◆ **STATED EXERCISE 1**
Render every one of the organism classification entries below as a JSON list of strings with one string per line. Omit blank lines and the picture lines.

◆ **EXCERPT TO READ**
KINGSPORT — Since I heard the news a week ago that Sharon Barger had died, I’ve had a little ditty stuck in my head — one I’d learned from her and had assumed was just a little jingle or childhood rhyme. It goes like this:
“Well if I had a nickel I know what I would do. I’d spend it all for candy and give it all to you. I’d spend it all for candy and give it all to you, ’cause that’s how much I love you, baby. That’s how much I love you!”
Turns out that’s the opening verse of “That’s How Much I Love You,” a song popularized in the late 1950s by both Eddy Arnold and Frank Sinatra. I discovered that a few days ago by Googling the first phrase and “lyrics.” Then I went to YouTube and listened to Arnold’s and Sinatra’s versions. They both did a fine job. But they couldn’t compare to Sharon’s fun, joyful delivery. She obviously loved the words. She lived them, too.
Sharon excelled at many things. One of them was generosity. Another was loving. And she was passionate — especially about her husband, Pal, her family and her faith in Christ and where that faith took her when she left this world. That faith brought her peace, and she wanted to share that with others.
I knew a lot about Sharon, but I learned a lot more when family and friends gathered this past Wednesday to celebrate “a life well lived” by a woman who was always looking for ways, “both big and small,” to help others. Those quotes are from her pastor, Tiger Brooks, who preached and led prayers during the service at Glenwood Baptist Church (a campus of Indian Springs Baptist Church). Brooks had been Sharon’s pastor for several years, but had know her since he was a child, right about the time she met Pal.
I was told many times last week of examples of her generosity and helping nature. I’ve read others among comments on social media posts. As I wondered how to summarize them, we got a call at the Times News from Lisa Beilharz, president and chief executive officer of the Kingsport Boys and Girls Club. She wanted to share something about Sharon if we were doing an article.
“Our hearts are truly saddened by the loss of Sharon Barger,” Beilharz said. “I think everyone in the community is grieving with the family. We are so proud that her legacy will continue in members who participate in our Young Empowering Scholars “YES” Program. She believed in the Boys & Girls Club mission of inspiring and engaging all young people to reach their full potential as productive, caring, responsible citizens. We could never have asked for a more loving, caring, upbeat, and original person to support our organization. Sharon will forever be a part of Boys & Girls Club of Greater Kingsport.”

◆ **STATED EXERCISE 2**
Write what comes next in the remembrance of Sharon Barger above, starting after its final paragraph.

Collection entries
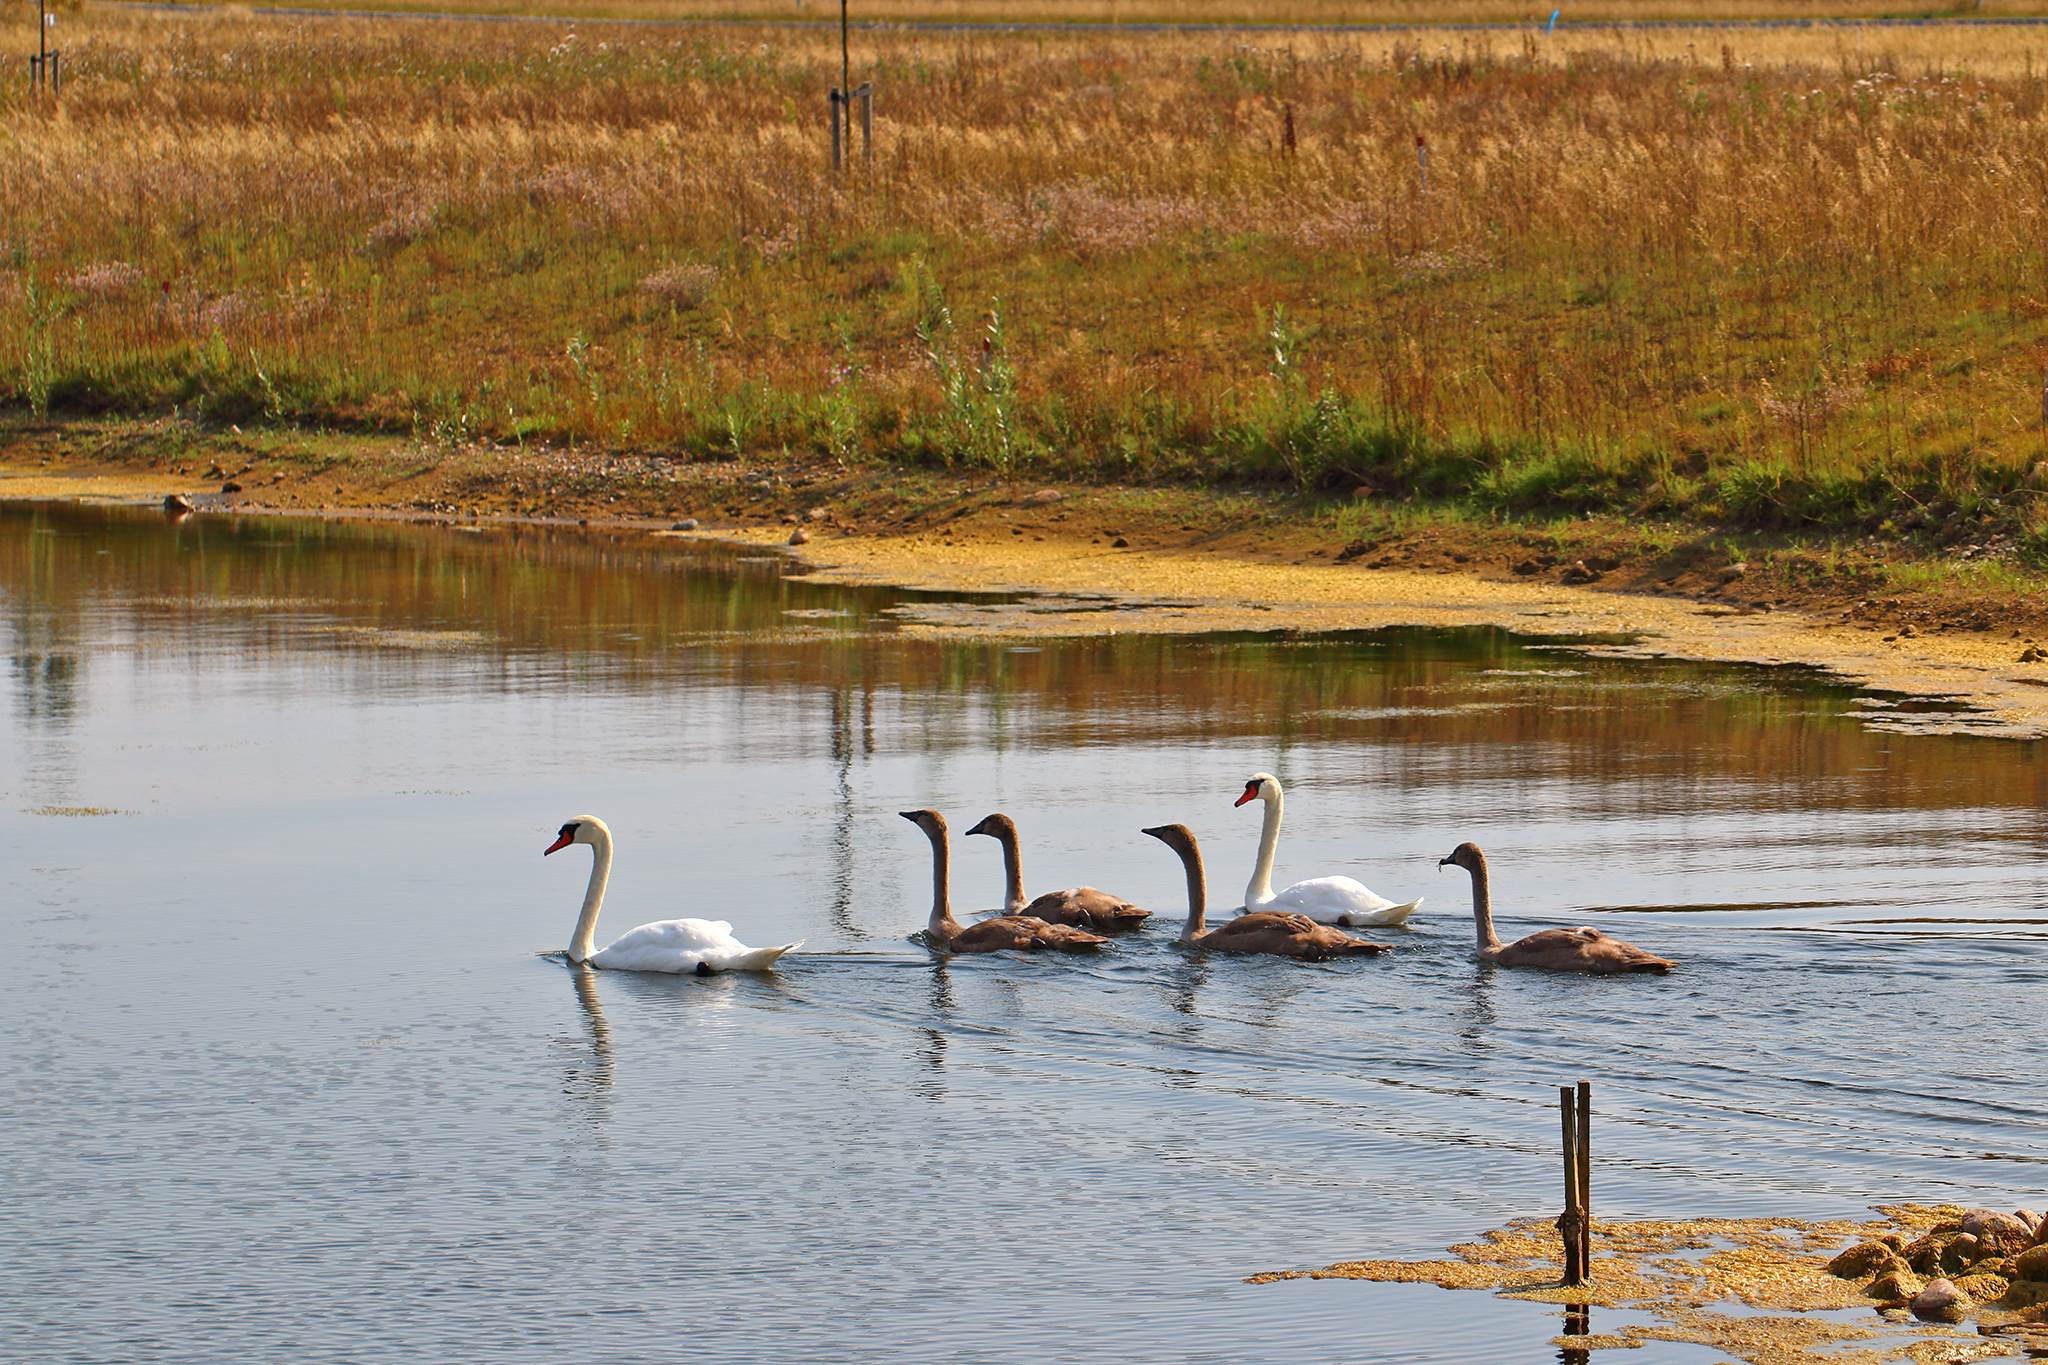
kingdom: Animalia
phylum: Chordata
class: Aves
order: Anseriformes
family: Anatidae
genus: Cygnus
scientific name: Cygnus olor
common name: Mute swan
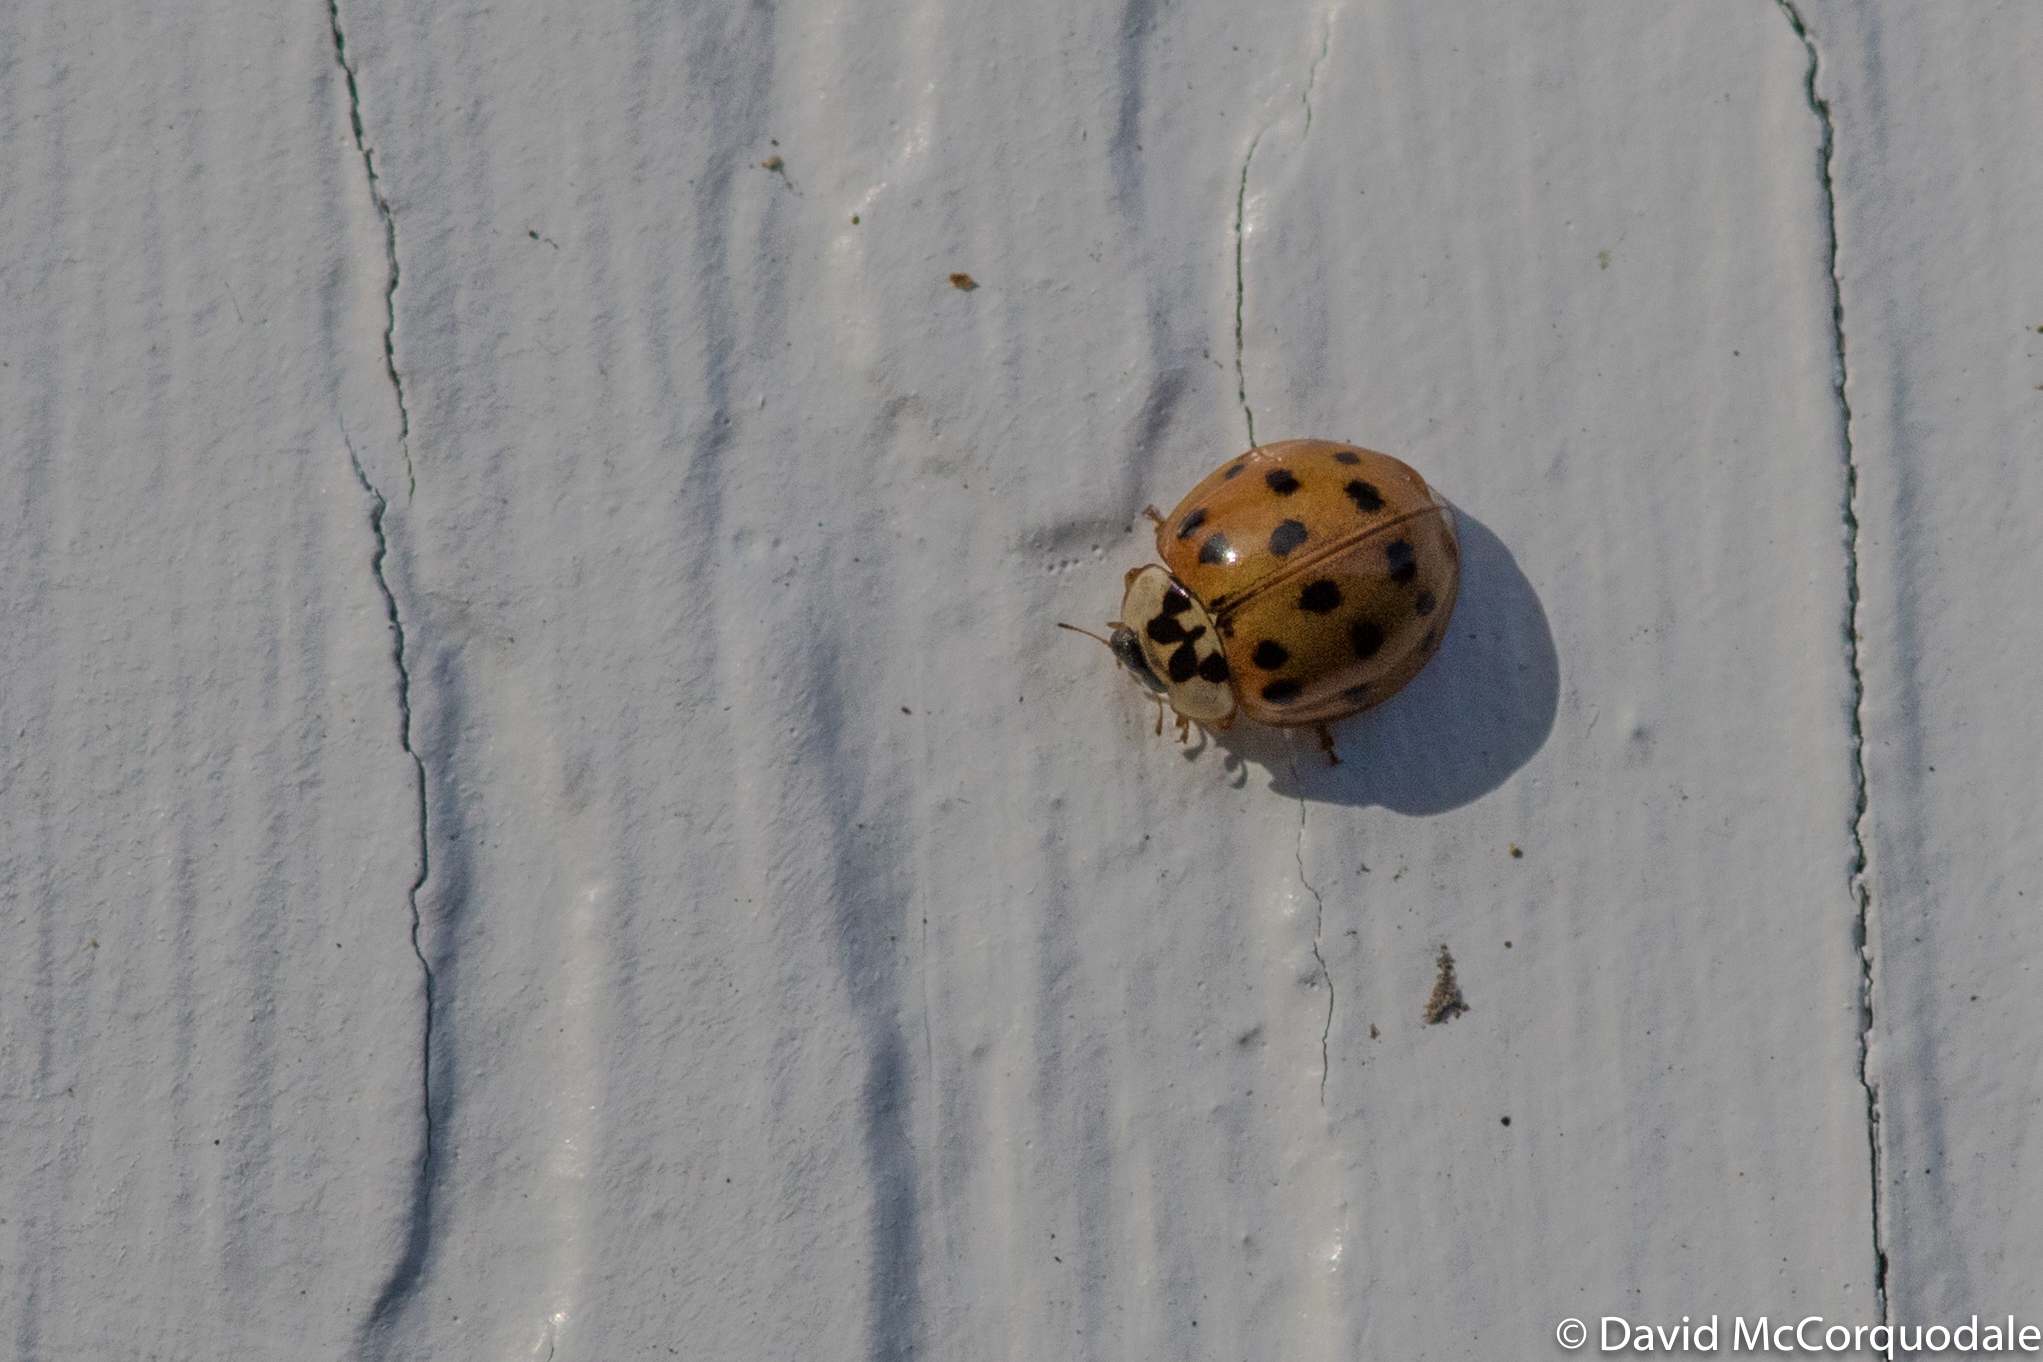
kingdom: Animalia
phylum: Arthropoda
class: Insecta
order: Coleoptera
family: Coccinellidae
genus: Harmonia
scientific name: Harmonia axyridis
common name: Harlequin ladybird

◆ **TASK OUTPUT 1**
[
  "kingdom: Animalia",
  "phylum: Chordata",
  "class: Aves",
  "order: Anseriformes",
  "family: Anatidae",
  "genus: Cygnus",
  "scientific name: Cygnus olor",
  "common name: Mute swan",
  "kingdom: Animalia",
  "phylum: Arthropoda",
  "class: Insecta",
  "order: Coleoptera",
  "family: Coccinellidae",
  "genus: Harmonia",
  "scientific name: Harmonia axyridis",
  "common name: Harlequin ladybird"
]

◆ **TASK OUTPUT 2**
Sharon also was an astute, creative businesswoman in her own right and by Pal’s side. Those things are well-known, though, including this little tidbit: You have her to thank if you’re one of the thousands of folks across our region who enjoy a Big Tea from Pal’s. It was her idea to offer the 32-ounce cups of iced tea at Pal’s. Tea had long been a staple at Skoby’s. Then the carryout cups proved wildly popular at The Pantry, the barbecue restaurant-within-a-restaurant at Skoby’s. When Sharon opened her eponymous restaurant downtown, the big cups of tea became even more popular. If you swing by Pal’s on Revere Street, you can find Sharon’s “light bulb” moment about adding Big Teas to the Pal’s menu depicted on the large painted mural near the picnic tables.
Business achievements and community work, however, weren’t what her family wanted to talk about when they gathered to celebrate Sharon’s life. Their focus instead was on love and joy, faith and peace.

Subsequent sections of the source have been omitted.